Count every line in the data below that includes "none", and give only the result.

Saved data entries
________________________________________

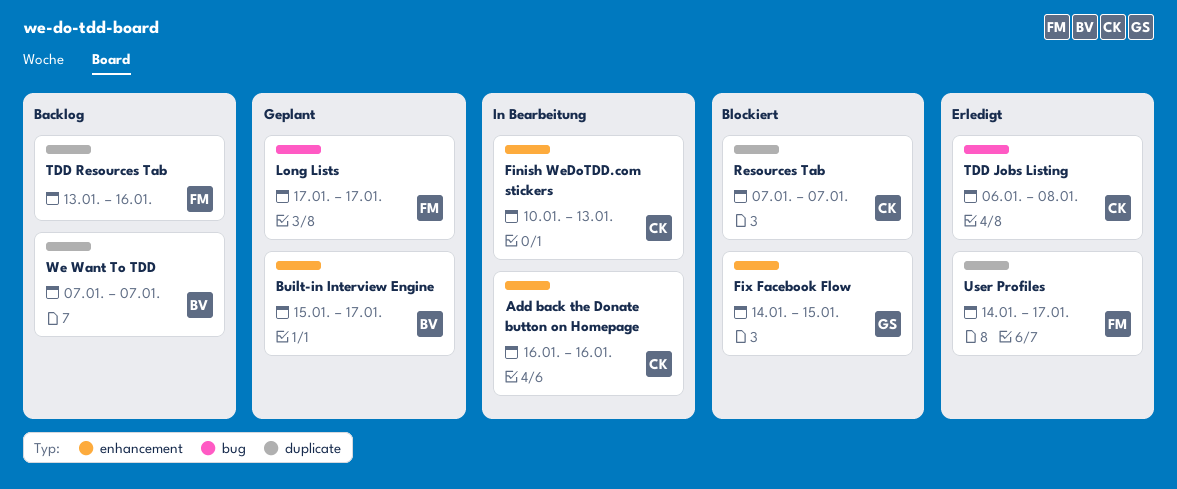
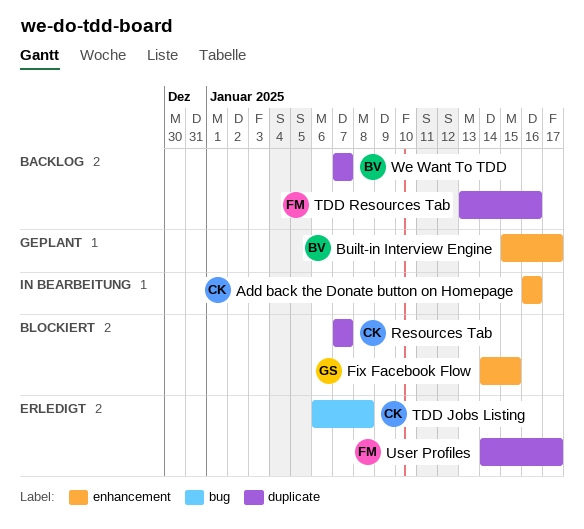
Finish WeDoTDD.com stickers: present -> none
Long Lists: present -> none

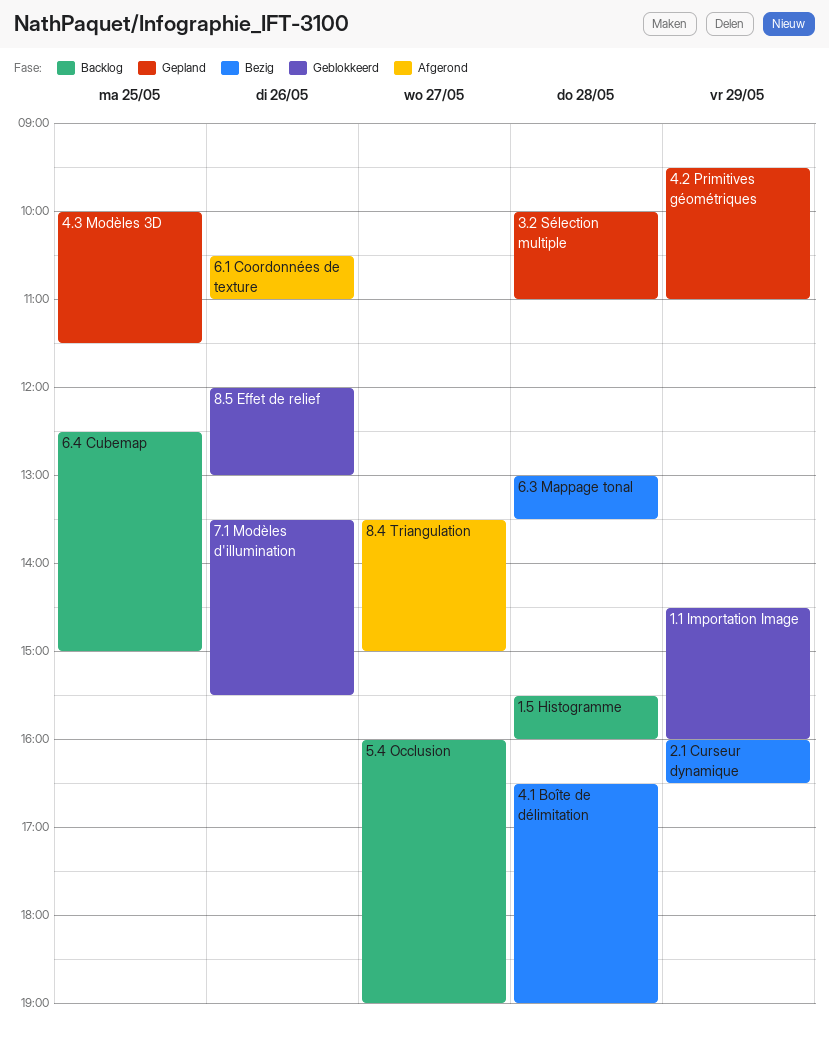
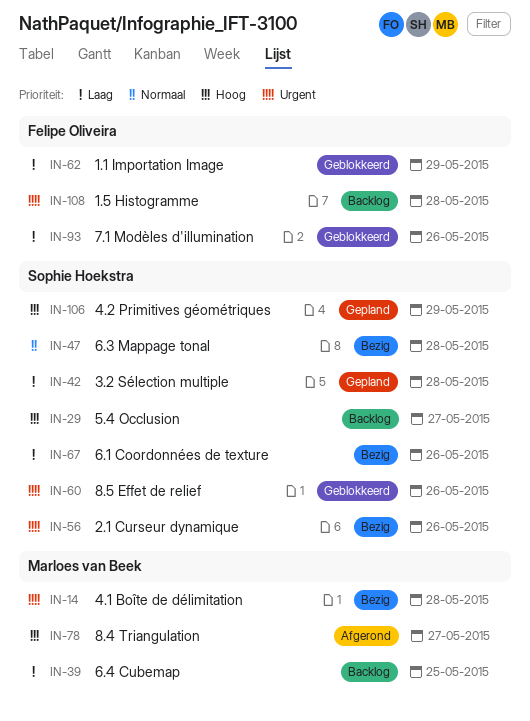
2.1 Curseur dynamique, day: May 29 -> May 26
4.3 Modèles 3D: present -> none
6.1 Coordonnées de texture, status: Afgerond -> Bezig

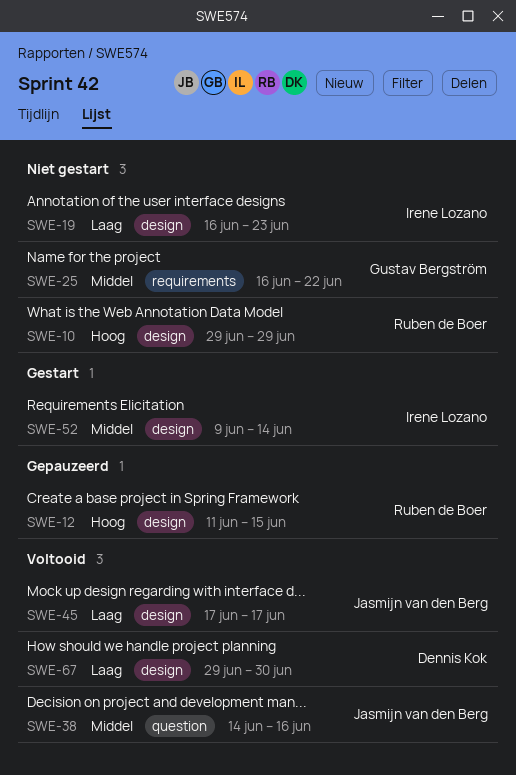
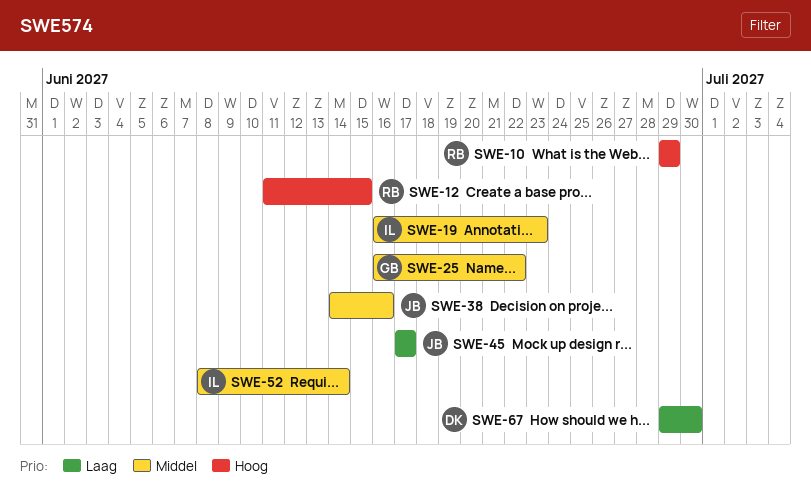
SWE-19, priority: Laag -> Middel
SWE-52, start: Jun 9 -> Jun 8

________________________________________

PROBLEM SOLUTION – 3